Bien sûr. L’aspect « menace » et « sanction » des mesures actives a été documenté dès leur mise en œuvre. L’assignation s’avère efficace pour diminuer le taux de chômage car certaines personnes préfèrent quitter l’assurance chômage plutôt que d’être assignées à une mesure active. Le renoncement aux indemnités n’est toutefois possible qu’à la condition d’avoir une autre source de revenu — un emploi, un·e conjoint·e… Au-delà de l’évidence de la contrainte, il existe beaucoup de motifs pour tenir le poste, comme je l’ai constaté lors d’une enquête sur les emplois temporaires subventionnés dans le cadre de l’assurance chômage10. Les raisons sont multiples et varient selon les personnes, leur parcours, leur attachement à l’emploi. L’espoir de décrocher un emploi à travers les réseaux, celui de sortir de la solitude ou encore de retrouver un rythme « normal », sont autant de justifications entremêlées qui expliquent que les personnes tiennent en situation d’assignation. Elles ne jouent pas simplement leurs intérêts (se faire un réseau, boucher les trous de leur CV, etc.), elles jouent également « leur peau », leur identité.

Aux raisons pratiques, on peut ajouter les raisons morales ou symboliques qu’il y a à tenir, comme résister à l’imposition d’une image dévalorisée de soi-même : celle d’une personne qui abuse, d’une fainéante ou de quelqu’un·e qui ne sait pas ou ne veut pas travailler. Et puis dans certains cas, des collectifs de travail prennent forme et subvertissent les règles du jeu souvent très rigides qui sont imposées dans le travail assigné. Dans un magasin de seconde main par exemple, des femmes donnaient des jouets aux enfants de clientes en l’absence de la responsable.
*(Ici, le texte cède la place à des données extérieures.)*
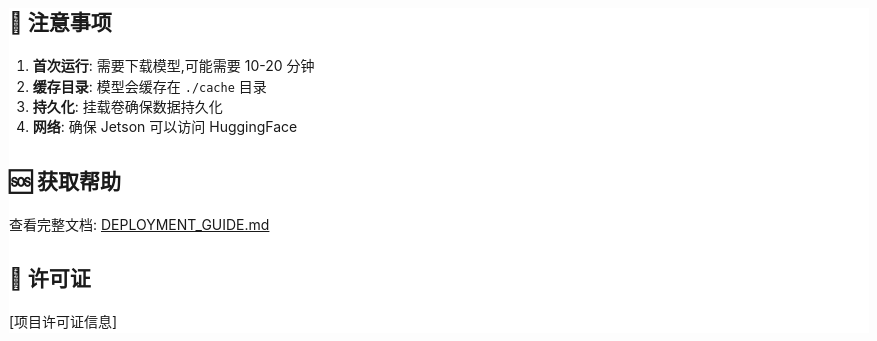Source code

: ## 📝 注意事项

1. **首次运行**: 需要下载模型,可能需要 10-20 分钟
2. **缓存目录**: 模型会缓存在 `./cache` 目录
3. **持久化**: 挂载卷确保数据持久化
4. **网络**: 确保 Jetson 可以访问 HuggingFace

## 🆘 获取帮助

查看完整文档: [DEPLOYMENT_GUIDE.md](DEPLOYMENT_GUIDE.md)

## 📜 许可证

[项目许可证信息]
Les personnes que j’ai rencontrées dans mes recherches ne sont pas dupes, elles font très clairement la différence entre un « vrai » et un « faux » travail. Ce qu’elles expérimentent au quotidien, c’est la réalité des rapports de domination : l’exploitation bien sûr, mais aussi l’expropriation car à la différence du salariat elles ne jouissent pas de la liberté contractuelle.

 

 

[1] En Suisse, le terme « rente » désigne les pensions retraite ou invalidité.
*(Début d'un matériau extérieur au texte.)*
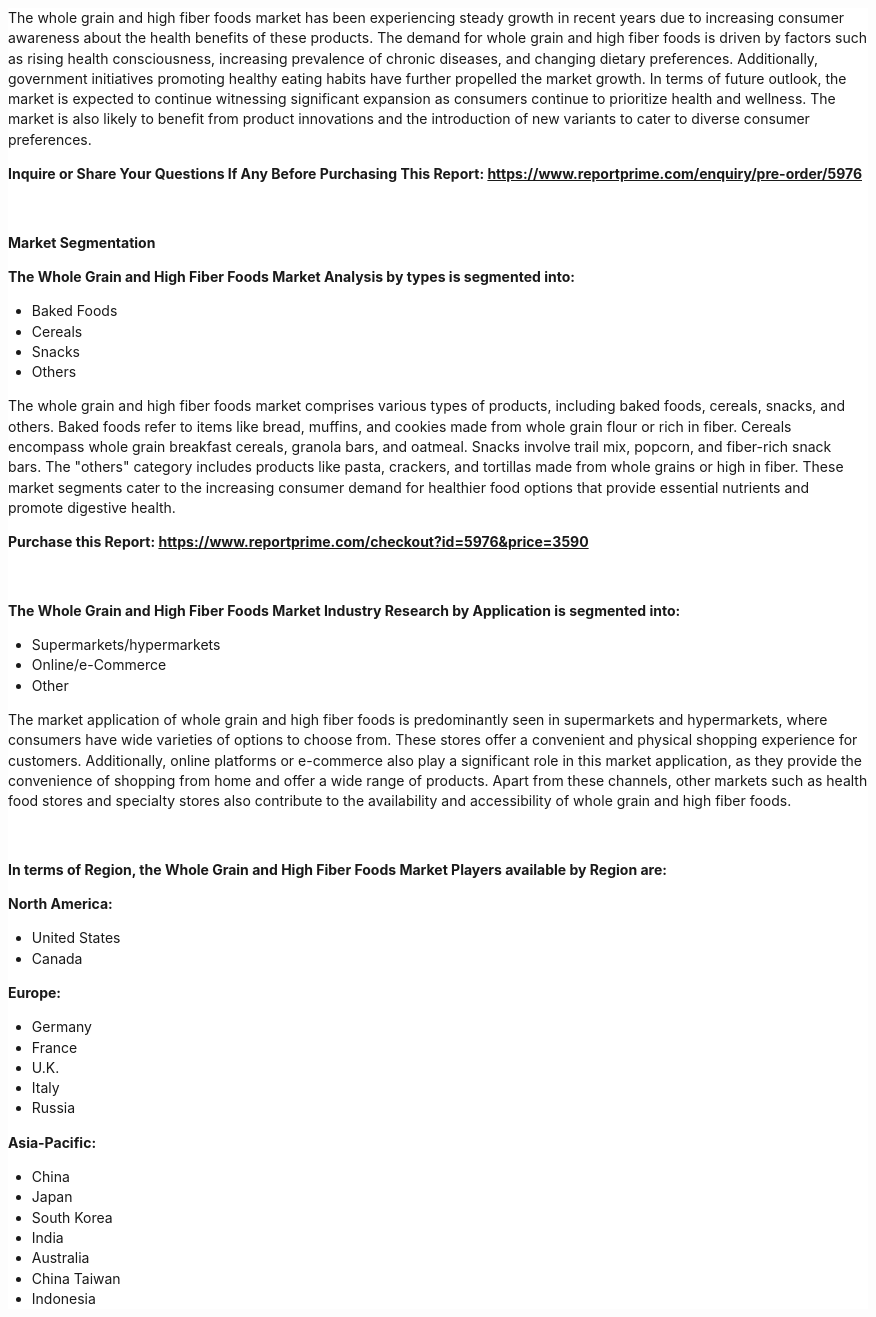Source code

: <p><p>The whole grain and high fiber foods market has been experiencing steady growth in recent years due to increasing consumer awareness about the health benefits of these products. The demand for whole grain and high fiber foods is driven by factors such as rising health consciousness, increasing prevalence of chronic diseases, and changing dietary preferences. Additionally, government initiatives promoting healthy eating habits have further propelled the market growth. In terms of future outlook, the market is expected to continue witnessing significant expansion as consumers continue to prioritize health and wellness. The market is also likely to benefit from product innovations and the introduction of new variants to cater to diverse consumer preferences.</p></p>
<p><strong>Inquire or Share Your Questions If Any Before Purchasing This Report: <a href="https://www.reportprime.com/enquiry/pre-order/5976">https://www.reportprime.com/enquiry/pre-order/5976</a></strong></p>
<p>&nbsp;</p>
<p><strong>Market Segmentation</strong></p>
<p><strong>The Whole Grain and High Fiber Foods Market Analysis by types is segmented into:</strong></p>
<p><ul><li>Baked Foods</li><li>Cereals</li><li>Snacks</li><li>Others</li></ul></p>
<p><p>The whole grain and high fiber foods market comprises various types of products, including baked foods, cereals, snacks, and others. Baked foods refer to items like bread, muffins, and cookies made from whole grain flour or rich in fiber. Cereals encompass whole grain breakfast cereals, granola bars, and oatmeal. Snacks involve trail mix, popcorn, and fiber-rich snack bars. The "others" category includes products like pasta, crackers, and tortillas made from whole grains or high in fiber. These market segments cater to the increasing consumer demand for healthier food options that provide essential nutrients and promote digestive health.</p></p>
<p><strong>Purchase this Report:&nbsp;<a href="https://www.reportprime.com/checkout?id=5976&price=3590">https://www.reportprime.com/checkout?id=5976&price=3590</a></strong></p>
<p>&nbsp;</p>
<p><strong>The Whole Grain and High Fiber Foods Market Industry Research by Application is segmented into:</strong></p>
<p><ul><li>Supermarkets/hypermarkets</li><li>Online/e-Commerce</li><li>Other</li></ul></p>
<p><p>The market application of whole grain and high fiber foods is predominantly seen in supermarkets and hypermarkets, where consumers have wide varieties of options to choose from. These stores offer a convenient and physical shopping experience for customers. Additionally, online platforms or e-commerce also play a significant role in this market application, as they provide the convenience of shopping from home and offer a wide range of products. Apart from these channels, other markets such as health food stores and specialty stores also contribute to the availability and accessibility of whole grain and high fiber foods.</p></p>
<p>&nbsp;</p>
<p><strong>In terms of Region, the Whole Grain and High Fiber Foods Market Players available by Region are:</strong></p>
<p>
    <p> <strong> North America: </strong>
        <ul>
            <li>United States</li>
            <li>Canada</li>
        </ul>
        </p> 
    <p> <strong> Europe: </strong>
        <ul>
            <li>Germany</li>
            <li>France</li>
            <li>U.K.</li>
            <li>Italy</li>
            <li>Russia</li>
        </ul>
        </p> 
    <p> <strong> Asia-Pacific: </strong>
        <ul>
            <li>China</li>
            <li>Japan</li>
            <li>South Korea</li>
            <li>India</li>
            <li>Australia</li>
            <li>China Taiwan</li>
            <li>Indonesia</li>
[2] Robert Castel, L’insécurité sociale. Qu’est-ce qu’être protégé ?, Paris, Seuil, 2003.

[3] Serge Paugam et Claude Martin, « La nouvelle figure du travailleur précaire assisté », Lien social et politiques, no 61, 2009.
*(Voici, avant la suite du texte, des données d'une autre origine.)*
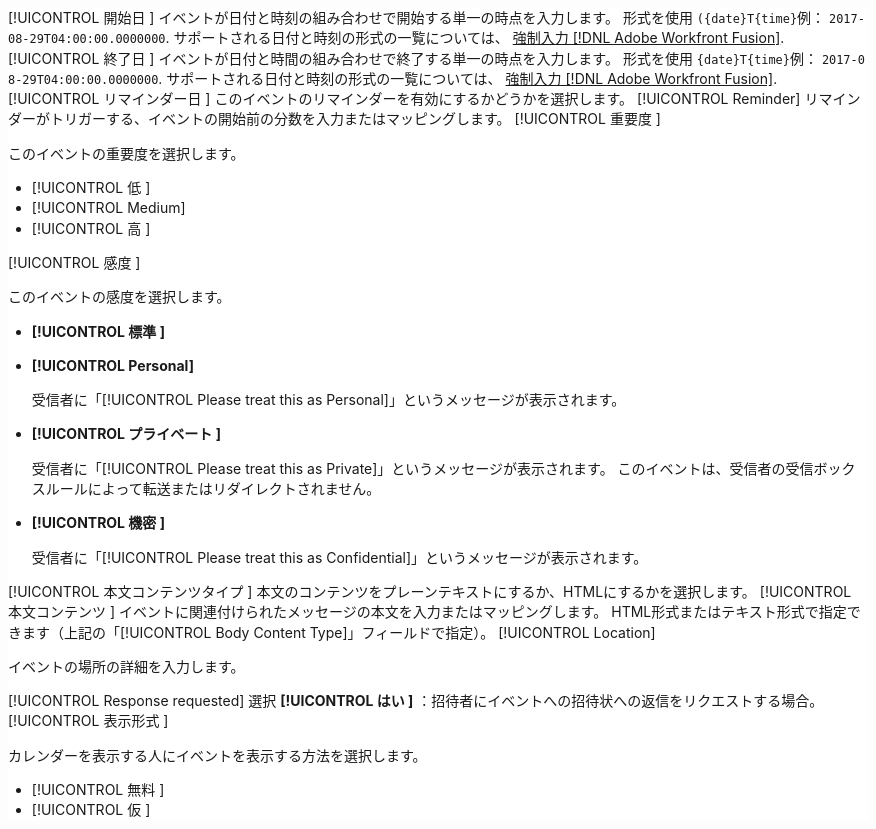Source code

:    <td role="rowheader">[!UICONTROL 開始日 ]</td> 
   <td> イベントが日付と時刻の組み合わせで開始する単一の時点を入力します。 形式を使用 <code>({date}T{time}</code>例： <code>2017-08-29T04:00:00.0000000</code>. サポートされる日付と時刻の形式の一覧については、 <a href="../../workfront-fusion/mapping/type-coercion.md" class="MCXref xref">強制入力 [!DNL Adobe Workfront Fusion]</a>.</td> 
  </tr> 
  <tr> 
   <td role="rowheader">[!UICONTROL 終了日 ]</td> 
   <td> イベントが日付と時間の組み合わせで終了する単一の時点を入力します。 形式を使用 <code>{date}T{time}</code>例： <code>2017-08-29T04:00:00.0000000</code>. サポートされる日付と時刻の形式の一覧については、 <a href="../../workfront-fusion/mapping/type-coercion.md" class="MCXref xref">強制入力 [!DNL Adobe Workfront Fusion]</a>.</td> 
  </tr> 
  <tr> 
   <td role="rowheader">[!UICONTROL リマインダー日 ]</td> 
   <td>このイベントのリマインダーを有効にするかどうかを選択します。</td> 
  </tr> 
  <tr> 
   <td role="rowheader">[!UICONTROL Reminder]</td> 
   <td>リマインダーがトリガーする、イベントの開始前の分数を入力またはマッピングします。</td> 
  </tr> 
  <tr> 
   <td role="rowheader">[!UICONTROL 重要度 ]</td> 
   <td> <p>このイベントの重要度を選択します。</p> 
    <ul> 
     <li>[!UICONTROL 低 ]</li> 
     <li>[!UICONTROL Medium]</li> 
     <li>[!UICONTROL 高 ]</li> 
    </ul> </td> 
  </tr> 
  <tr> 
   <td role="rowheader">[!UICONTROL 感度 ] </td> 
   <td> <p>このイベントの感度を選択します。</p> 
    <ul> 
     <li><strong>[!UICONTROL 標準 ]</strong> </li> 
     <li> <p><strong>[!UICONTROL Personal]</strong> </p> <p>受信者に「[!UICONTROL Please treat this as Personal]」というメッセージが表示されます。</p> </li> 
     <li> <p><strong>[!UICONTROL プライベート ]</strong> </p> <p>受信者に「[!UICONTROL Please treat this as Private]」というメッセージが表示されます。 このイベントは、受信者の受信ボックスルールによって転送またはリダイレクトされません。</p> </li> 
     <li> <p><strong>[!UICONTROL 機密 ]</strong> </p> <p>受信者に「[!UICONTROL Please treat this as Confidential]」というメッセージが表示されます。 </p> </li> 
    </ul> </td> 
  </tr> 
  <tr> 
   <td role="rowheader">[!UICONTROL 本文コンテンツタイプ ]</td> 
   <td>本文のコンテンツをプレーンテキストにするか、HTMLにするかを選択します。</td> 
  </tr> 
  <tr> 
   <td role="rowheader">[!UICONTROL 本文コンテンツ ]</td> 
   <td>イベントに関連付けられたメッセージの本文を入力またはマッピングします。 HTML形式またはテキスト形式で指定できます（上記の「[!UICONTROL Body Content Type]」フィールドで指定）。</td> 
  </tr> 
  <tr> 
   <td role="rowheader">[!UICONTROL Location]</td> 
   <td> <p>イベントの場所の詳細を入力します。</p> </td> 
  </tr> 
  <tr> 
   <td role="rowheader">[!UICONTROL Response requested]</td> 
   <td>選択 <strong>[!UICONTROL はい ]</strong> ：招待者にイベントへの招待状への返信をリクエストする場合。</td> 
  </tr> 
  <tr> 
   <td role="rowheader">[!UICONTROL 表示形式 ]</td> 
   <td> <p>カレンダーを表示する人にイベントを表示する方法を選択します。</p> 
    <ul> 
     <li>[!UICONTROL 無料 ]</li> 
     <li>[!UICONTROL 仮 ]</li>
[4] Natalie Benelli, Spartaco Greppi, Peter Streckeisen et Antonin Zurbuchen mènent avec Morgane Kuehni la recherche intitulée « Le rôle de l’État dans la segmentation du marché du travail : étude qualitative du marché complémentaire à Bâle-Ville, au Tessin et dans le canton de Vaud », FNS 100017_172860. Voir <marchecomplementaire.ch>.

[5] En Suisse, personne qui effectue un service civil au lieu d’un service militaire.

[6] Un atelier protégé est un lieu où les personnes reconnues comme handicapées travaillent dans des conditions devant être adaptées à leurs possibilités.

[7] Les allocations perte de gain professionnel sont versées aux personnes astreintes à un service, ou en cas de maternité.

[8] « “Le travail domestique est la matrice pour penser le travail gratuit”. Réflexions sur les frontières du travail avec Maud Simonet », Panthère Première, no 5, 2020. À retrouver ici.

[9] M. Kuehni, « En Suisse, faux emplois pour vrais chômeurs », Le Monde diplomatique, juillet 2013.

[10] M. Kuehni, « Les miettes du salariat : l’engagement au travail des sans-emploi », Travail, genre et sociétés, 2016.